Task details: Each line that includes "corners" must be copied from the records.

* * *

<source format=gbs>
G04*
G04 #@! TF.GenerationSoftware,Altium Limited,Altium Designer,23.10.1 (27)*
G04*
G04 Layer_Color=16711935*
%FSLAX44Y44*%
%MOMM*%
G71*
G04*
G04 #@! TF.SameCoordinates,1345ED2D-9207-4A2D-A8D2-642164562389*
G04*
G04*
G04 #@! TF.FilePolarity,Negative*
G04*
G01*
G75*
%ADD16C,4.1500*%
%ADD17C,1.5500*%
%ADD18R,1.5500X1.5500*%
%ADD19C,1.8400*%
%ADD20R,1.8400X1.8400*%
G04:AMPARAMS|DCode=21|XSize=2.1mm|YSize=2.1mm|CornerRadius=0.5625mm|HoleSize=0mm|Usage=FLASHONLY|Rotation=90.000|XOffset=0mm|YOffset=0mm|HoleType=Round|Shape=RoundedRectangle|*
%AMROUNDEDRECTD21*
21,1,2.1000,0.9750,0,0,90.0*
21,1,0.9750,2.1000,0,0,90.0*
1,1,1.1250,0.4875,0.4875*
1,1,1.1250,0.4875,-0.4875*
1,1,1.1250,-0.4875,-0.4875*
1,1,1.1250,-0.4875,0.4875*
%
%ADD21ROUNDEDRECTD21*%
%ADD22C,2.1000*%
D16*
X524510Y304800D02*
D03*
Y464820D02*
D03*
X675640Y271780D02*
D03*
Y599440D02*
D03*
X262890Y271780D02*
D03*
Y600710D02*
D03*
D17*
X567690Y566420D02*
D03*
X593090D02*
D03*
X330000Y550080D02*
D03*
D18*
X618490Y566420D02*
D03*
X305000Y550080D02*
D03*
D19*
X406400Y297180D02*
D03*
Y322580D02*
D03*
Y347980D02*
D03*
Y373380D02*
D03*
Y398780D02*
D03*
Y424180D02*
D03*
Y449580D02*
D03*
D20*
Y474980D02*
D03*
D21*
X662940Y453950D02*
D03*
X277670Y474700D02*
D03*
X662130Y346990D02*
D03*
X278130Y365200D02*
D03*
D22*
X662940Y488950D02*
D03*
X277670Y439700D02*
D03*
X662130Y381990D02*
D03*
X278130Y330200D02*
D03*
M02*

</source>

* * *

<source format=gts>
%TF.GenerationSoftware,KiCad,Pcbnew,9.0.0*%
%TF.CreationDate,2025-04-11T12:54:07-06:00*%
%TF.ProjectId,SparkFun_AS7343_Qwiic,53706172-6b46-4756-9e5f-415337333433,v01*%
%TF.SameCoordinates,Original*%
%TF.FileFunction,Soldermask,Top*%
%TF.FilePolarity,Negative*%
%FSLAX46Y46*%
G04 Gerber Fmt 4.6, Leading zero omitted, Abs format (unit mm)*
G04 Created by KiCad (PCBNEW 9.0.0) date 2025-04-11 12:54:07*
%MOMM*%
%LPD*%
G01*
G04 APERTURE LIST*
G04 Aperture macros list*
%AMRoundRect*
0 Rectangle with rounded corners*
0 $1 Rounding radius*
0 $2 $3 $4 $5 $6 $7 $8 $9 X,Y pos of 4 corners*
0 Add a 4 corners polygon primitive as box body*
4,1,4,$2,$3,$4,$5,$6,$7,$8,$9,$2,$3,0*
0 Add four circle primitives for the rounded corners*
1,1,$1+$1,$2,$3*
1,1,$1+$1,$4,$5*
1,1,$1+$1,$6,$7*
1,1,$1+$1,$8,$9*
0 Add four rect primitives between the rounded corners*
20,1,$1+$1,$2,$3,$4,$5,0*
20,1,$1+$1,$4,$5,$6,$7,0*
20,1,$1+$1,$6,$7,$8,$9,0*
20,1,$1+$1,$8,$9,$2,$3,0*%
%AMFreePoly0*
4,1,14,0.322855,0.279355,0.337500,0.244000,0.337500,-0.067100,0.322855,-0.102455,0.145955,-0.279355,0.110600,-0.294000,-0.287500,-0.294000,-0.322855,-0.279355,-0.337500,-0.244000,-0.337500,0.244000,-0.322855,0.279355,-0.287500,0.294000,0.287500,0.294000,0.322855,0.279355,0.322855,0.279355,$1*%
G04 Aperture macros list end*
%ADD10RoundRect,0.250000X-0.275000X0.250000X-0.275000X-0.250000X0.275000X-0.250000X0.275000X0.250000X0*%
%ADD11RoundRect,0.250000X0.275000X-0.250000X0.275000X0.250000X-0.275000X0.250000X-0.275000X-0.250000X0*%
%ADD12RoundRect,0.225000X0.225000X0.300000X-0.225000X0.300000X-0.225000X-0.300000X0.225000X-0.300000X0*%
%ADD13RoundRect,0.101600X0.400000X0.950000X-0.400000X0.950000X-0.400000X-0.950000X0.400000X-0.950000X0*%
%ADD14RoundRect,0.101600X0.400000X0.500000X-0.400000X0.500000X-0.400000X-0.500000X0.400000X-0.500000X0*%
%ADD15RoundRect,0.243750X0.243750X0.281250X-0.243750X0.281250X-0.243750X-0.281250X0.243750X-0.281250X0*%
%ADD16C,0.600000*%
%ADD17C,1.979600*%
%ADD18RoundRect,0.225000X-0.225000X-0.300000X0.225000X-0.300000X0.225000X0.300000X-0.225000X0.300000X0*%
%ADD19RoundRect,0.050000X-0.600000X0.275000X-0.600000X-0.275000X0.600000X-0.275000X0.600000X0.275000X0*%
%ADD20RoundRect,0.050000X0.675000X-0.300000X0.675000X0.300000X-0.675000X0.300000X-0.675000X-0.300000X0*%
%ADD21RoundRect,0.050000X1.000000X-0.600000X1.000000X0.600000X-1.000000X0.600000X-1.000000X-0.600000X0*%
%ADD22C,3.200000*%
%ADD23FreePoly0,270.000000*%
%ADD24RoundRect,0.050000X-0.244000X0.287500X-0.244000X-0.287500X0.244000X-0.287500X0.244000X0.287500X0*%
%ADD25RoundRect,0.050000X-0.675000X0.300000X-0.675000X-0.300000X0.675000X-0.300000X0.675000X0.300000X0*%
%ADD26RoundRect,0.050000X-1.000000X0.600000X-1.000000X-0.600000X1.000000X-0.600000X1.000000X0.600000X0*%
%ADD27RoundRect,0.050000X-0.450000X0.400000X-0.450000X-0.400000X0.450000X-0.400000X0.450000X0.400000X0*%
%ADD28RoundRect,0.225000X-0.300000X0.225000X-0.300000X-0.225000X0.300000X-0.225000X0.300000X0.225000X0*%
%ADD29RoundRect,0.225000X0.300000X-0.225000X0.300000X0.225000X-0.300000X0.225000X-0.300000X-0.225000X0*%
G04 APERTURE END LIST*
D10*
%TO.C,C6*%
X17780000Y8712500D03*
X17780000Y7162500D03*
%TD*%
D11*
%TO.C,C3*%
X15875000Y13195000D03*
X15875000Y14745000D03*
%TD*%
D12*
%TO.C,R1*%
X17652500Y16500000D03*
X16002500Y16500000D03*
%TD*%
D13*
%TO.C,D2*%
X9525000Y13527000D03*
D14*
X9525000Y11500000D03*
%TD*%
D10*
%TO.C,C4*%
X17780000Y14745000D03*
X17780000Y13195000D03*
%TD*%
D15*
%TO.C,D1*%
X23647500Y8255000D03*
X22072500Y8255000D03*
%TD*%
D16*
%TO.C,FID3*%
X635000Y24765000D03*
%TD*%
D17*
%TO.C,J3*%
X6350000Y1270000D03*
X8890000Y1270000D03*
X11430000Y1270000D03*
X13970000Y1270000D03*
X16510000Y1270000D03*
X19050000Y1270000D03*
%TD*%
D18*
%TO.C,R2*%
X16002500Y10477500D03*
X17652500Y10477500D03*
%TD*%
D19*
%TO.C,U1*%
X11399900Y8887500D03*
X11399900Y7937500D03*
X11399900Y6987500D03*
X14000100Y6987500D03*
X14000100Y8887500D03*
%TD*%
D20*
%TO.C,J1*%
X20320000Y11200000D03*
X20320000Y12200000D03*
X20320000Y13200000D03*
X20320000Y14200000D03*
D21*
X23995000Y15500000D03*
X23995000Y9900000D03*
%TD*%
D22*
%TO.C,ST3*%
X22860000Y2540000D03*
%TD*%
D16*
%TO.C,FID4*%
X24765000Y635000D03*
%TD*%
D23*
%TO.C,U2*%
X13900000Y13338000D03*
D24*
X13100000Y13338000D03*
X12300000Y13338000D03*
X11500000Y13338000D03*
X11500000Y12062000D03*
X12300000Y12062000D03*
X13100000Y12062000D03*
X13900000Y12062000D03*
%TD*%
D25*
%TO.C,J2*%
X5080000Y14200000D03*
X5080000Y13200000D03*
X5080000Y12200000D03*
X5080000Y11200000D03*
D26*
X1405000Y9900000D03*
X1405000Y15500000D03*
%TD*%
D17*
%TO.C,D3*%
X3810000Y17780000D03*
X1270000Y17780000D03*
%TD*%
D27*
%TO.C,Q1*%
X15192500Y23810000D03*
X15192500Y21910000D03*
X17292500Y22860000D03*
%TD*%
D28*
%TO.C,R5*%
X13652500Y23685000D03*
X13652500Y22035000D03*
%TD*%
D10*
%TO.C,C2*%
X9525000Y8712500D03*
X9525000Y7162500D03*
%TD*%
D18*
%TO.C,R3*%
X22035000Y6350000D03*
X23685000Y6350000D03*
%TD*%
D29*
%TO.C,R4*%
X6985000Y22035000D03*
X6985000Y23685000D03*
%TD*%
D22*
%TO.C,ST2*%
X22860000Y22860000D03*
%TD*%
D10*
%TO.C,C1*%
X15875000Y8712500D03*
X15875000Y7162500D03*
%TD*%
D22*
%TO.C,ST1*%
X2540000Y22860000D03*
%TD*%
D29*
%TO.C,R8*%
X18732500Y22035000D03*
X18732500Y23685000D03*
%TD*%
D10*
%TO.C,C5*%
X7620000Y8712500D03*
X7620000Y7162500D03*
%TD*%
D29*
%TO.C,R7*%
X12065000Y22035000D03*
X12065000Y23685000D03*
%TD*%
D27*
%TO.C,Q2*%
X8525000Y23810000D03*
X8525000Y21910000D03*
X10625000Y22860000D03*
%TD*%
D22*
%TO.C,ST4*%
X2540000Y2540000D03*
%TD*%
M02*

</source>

* * *

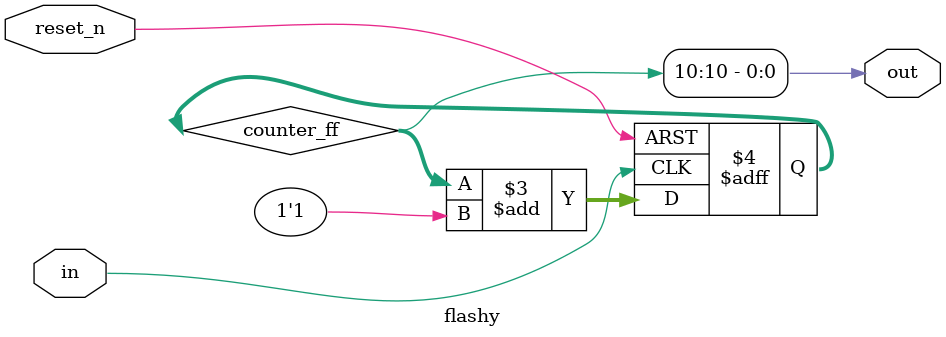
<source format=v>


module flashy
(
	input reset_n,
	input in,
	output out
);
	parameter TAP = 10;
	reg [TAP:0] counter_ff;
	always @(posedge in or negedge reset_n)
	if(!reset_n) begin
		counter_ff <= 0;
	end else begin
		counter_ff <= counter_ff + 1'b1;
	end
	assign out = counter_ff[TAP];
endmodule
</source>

* * *

Answer below:
0 Rectangle with rounded corners*
0 $2 $3 $4 $5 $6 $7 $8 $9 X,Y pos of 4 corners*
0 Add a 4 corners polygon primitive as box body*
0 Add four circle primitives for the rounded corners*
0 Add four rect primitives between the rounded corners*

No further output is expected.